Extensions and Portfolio Tips

  • Add Slack integration. Post the daily standup summary and blocker alerts to a Slack channel using webhooks. Send dependency risk alerts as DMs to the relevant team leads. This makes the assistant useful in real time, not just as a batch report.
  • Build a velocity forecaster. Use historical sprint data to predict future velocity using both simple moving average and LLM-based analysis of team composition changes, holidays, and technical debt paydown. Show a confidence interval, not just a point estimate.
  • Integrate with Jira or Azure DevOps. Pull backlog items, sprint data, and standup notes directly from your project management tool. Push the sprint plan back as a sprint in Jira with stories pre-assigned. This eliminates manual data entry entirely.
  • Add a meeting prep generator. Before each ceremony, generate a focused agenda based on current sprint data. For planning: show the recommended scope and dependency warnings. For standup: highlight yesterday's blockers and today's risks. For retro: surface the themes and compare against last sprint's action items.
  • Build a sprint comparison view. Compare metrics across the last 5-10 sprints: velocity trend, blocker frequency, action item completion rate, team morale signal. This turns the assistant from a single-sprint tool into a continuous improvement engine.
  • Add natural language queries. Let users ask questions like "Which stories are at risk?" or "What blocked us most last sprint?" and have the LLM answer from the sprint context store. This turns the data into a conversational interface.
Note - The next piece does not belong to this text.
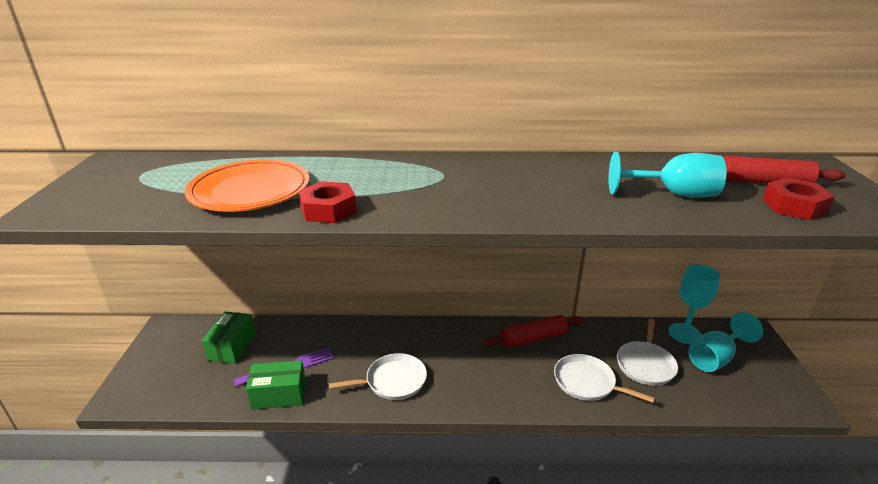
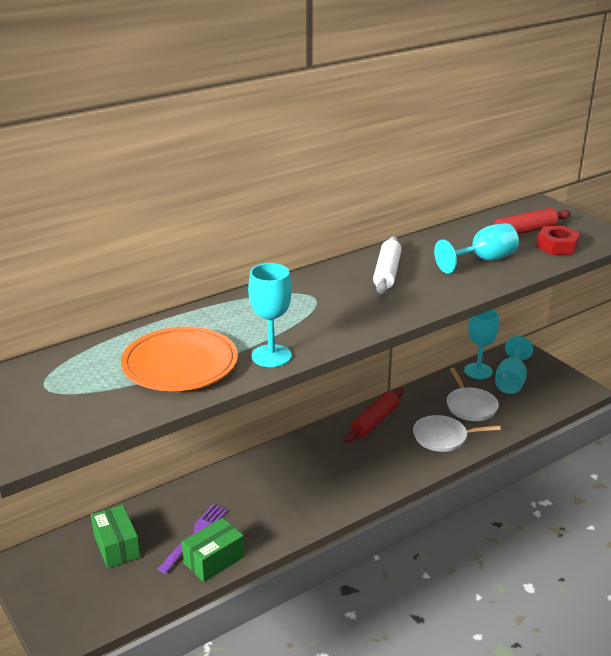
camera: 35 degrees left, 0 degrees up
(328, 210) = (271, 356): red nut -> turquoise goblet
(393, 381) = (298, 504): white pan -> none
(546, 176) = (387, 273): none -> white rolling pin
Portfolio presentation tip: Record a 3-minute video walkthrough. Show the tool running against sample data, then show the generated dashboard. Emphasize the cross-team dependency detection. This is the feature that gets the most attention from engineering managers, because it solves a problem that is painful, expensive, and almost never automated.

Summary

  • You built a comprehensive sprint assistant that automates the analytical work behind planning, standups, retrospectives, and dependency tracking.
  • LLM-powered story estimation provides a useful starting point that teams can adjust, saving 30-60 minutes of planning poker per sprint.
  • The standup analyzer surfaces blockers and risks that might otherwise go unnoticed until they become emergencies.
  • Retrospective theme analysis with historical comparison turns scattered feedback into actionable patterns.
  • Cross-team dependency mapping catches alignment risks early. This is the kind of problem that traditionally only surfaces during integration testing.
  • The sprint health dashboard gives stakeholders a single-page view of sprint status, replacing multiple manual reports.